The board may designate other food items that may not be infused with marijuana.
(13) Marijuana processor licensees are allowed to have a maximum of six months of their average useable marijuana and six months average of their total production on their licensed premises at any time.
(14) Processing service arrangements. A processing service arrangement is when one processor (processor B) processes useable marijuana or an altered form of useable marijuana (marijuana product) for another licensed processor (processor A) for a fee.
(a) Processor A is the product owner. However, processor B may handle the product under its license as provided in chapter 69.50
RCW and this chapter. Processor B is not allowed to transfer the product to a retailer and may only possess marijuana or marijuana products received from processor A for the limited purposes of processing it for ultimate transfer back to processor A.

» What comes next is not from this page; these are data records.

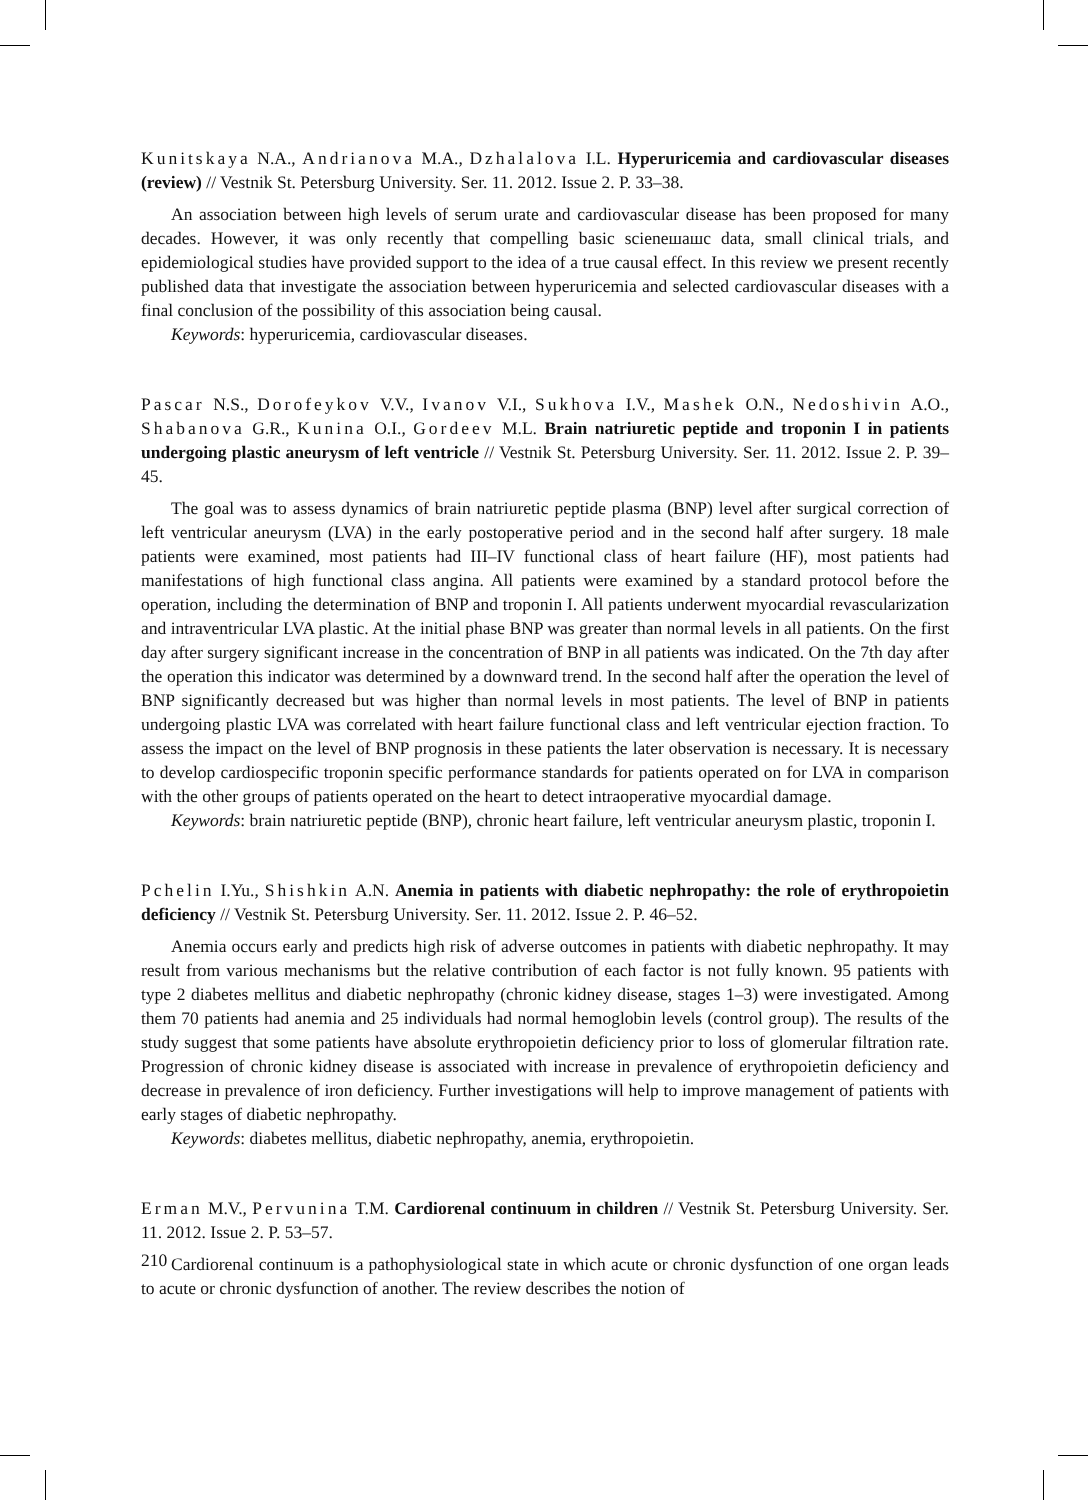Kunitskaya N.A., Andrianova M.A., Dzhalalova I.L. Hyperuricemia and cardiovascular diseases (review) // Vestnik St. Petersburg University. Ser. 11. 2012. Issue 2. P. 33–38.
An association between high levels of serum urate and cardiovascular disease has been proposed for many decades. However, it was only recently that compelling basic scienешашс data, small clinical trials, and epidemiological studies have provided support to the idea of a true causal effect. In this review we present recently published data that investigate the association between hyperuricemia and selected cardiovascular diseases with a final conclusion of the possibility of this association being causal.
Keywords: hyperuricemia, cardiovascular diseases.
Pascar N.S., Dorofeykov V.V., Ivanov V.I., Sukhova I.V., Mashek O.N., Nedoshivin A.O., Shabanova G.R., Kunina O.I., Gordeev M.L. Brain natriuretic peptide and troponin I in patients undergoing plastic aneurysm of left ventricle // Vestnik St. Petersburg University. Ser. 11. 2012. Issue 2. P. 39–45.
The goal was to assess dynamics of brain natriuretic peptide plasma (BNP) level after surgical correction of left ventricular aneurysm (LVA) in the early postoperative period and in the second half after surgery. 18 male patients were examined, most patients had III–IV functional class of heart failure (HF), most patients had manifestations of high functional class angina. All patients were examined by a standard protocol before the operation, including the determination of BNP and troponin I. All patients underwent myocardial revascularization and intraventricular LVA plastic. At the initial phase BNP was greater than normal levels in all patients. On the first day after surgery significant increase in the concentration of BNP in all patients was indicated. On the 7th day after the operation this indicator was determined by a downward trend. In the second half after the operation the level of BNP significantly decreased but was higher than normal levels in most patients. The level of BNP in patients undergoing plastic LVA was correlated with heart failure functional class and left ventricular ejection fraction. To assess the impact on the level of BNP prognosis in these patients the later observation is necessary. It is necessary to develop cardiospecific troponin specific performance standards for patients operated on for LVA in comparison with the other groups of patients operated on the heart to detect intraoperative myocardial damage.
Keywords: brain natriuretic peptide (BNP), chronic heart failure, left ventricular aneurysm plastic, troponin I.
Pchelin I.Yu., Shishkin A.N. Anemia in patients with diabetic nephropathy: the role of erythropoietin deficiency // Vestnik St. Petersburg University. Ser. 11. 2012. Issue 2. P. 46–52.
Anemia occurs early and predicts high risk of adverse outcomes in patients with diabetic nephropathy. It may result from various mechanisms but the relative contribution of each factor is not fully known. 95 patients with type 2 diabetes mellitus and diabetic nephropathy (chronic kidney disease, stages 1–3) were investigated. Among them 70 patients had anemia and 25 individuals had normal hemoglobin levels (control group). The results of the study suggest that some patients have absolute erythropoietin deficiency prior to loss of glomerular filtration rate. Progression of chronic kidney disease is associated with increase in prevalence of erythropoietin deficiency and decrease in prevalence of iron deficiency. Further investigations will help to improve management of patients with early stages of diabetic nephropathy.
Keywords: diabetes mellitus, diabetic nephropathy, anemia, erythropoietin.
Erman M.V., Pervunina T.M. Cardiorenal continuum in children // Vestnik St. Petersburg University. Ser. 11. 2012. Issue 2. P. 53–57.
Cardiorenal continuum is a pathophysiological state in which acute or chronic dysfunction of one organ leads to acute or chronic dysfunction of another. The review describes the notion of
210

(b) Processing service arrangements must be made on a cash basis only as provided in WAC 314-55-115 and payment for the service and return of the processed product must be made within thirty calendar days of delivery to processor B. Failure to do so as provided by the preceding sentence is a violation of this section and any marijuana or marijuana product involved in the transaction will be subject to seizure and destruction. Payment with any marijuana products, barter, trade, or compensation in any form other than cash for processing service arrangements is prohibited under processing service arrangements.
(c) Each processor that enters into a processing service arrangement must include records for each service arrangement in recordkeeping documents which must be maintained consistent with this chapter.
(15) Marijuana may not be returned by any retail licensee to any processor except as provided in this section.
(a) Every processor must maintain on the licensed premises for a period of five years complete records of all refunds and exchanges made under this section including an inventory of marijuana and marijuana products returned to the processor by any retail licensee.
(b) Marijuana may be returned by a retail licensee in the event a retailer goes out of the business of selling marijuana at retail and a cash refund, as defined by WAC 314-55-115, may be made upon the return of the marijuana or marijuana products, so long as WSLCB approval is acquired prior to returns and refunds under this subsection.
(c) Marijuana products different from that ordered by a retailer and delivered to the retailer may be returned to a processor and either replaced with marijuana products which were ordered or a cash refund, as defined by WAC 314-55-115, may be made. These incorrect orders must be discovered and corrected within eight days of the date the delivery was made to be eligible for returns and refunds under this subsection.
(d) A marijuana processor may accept returns of products and sample jars from marijuana retailers for destruction, but is not required to provide refunds to the retailer. It is the responsibility of the retailer to ensure the product or sample jar is returned to the processor.
(16) The board may take disciplinary action against any marijuana processor that fails to comply with the provisions of WAC 314-55-1065.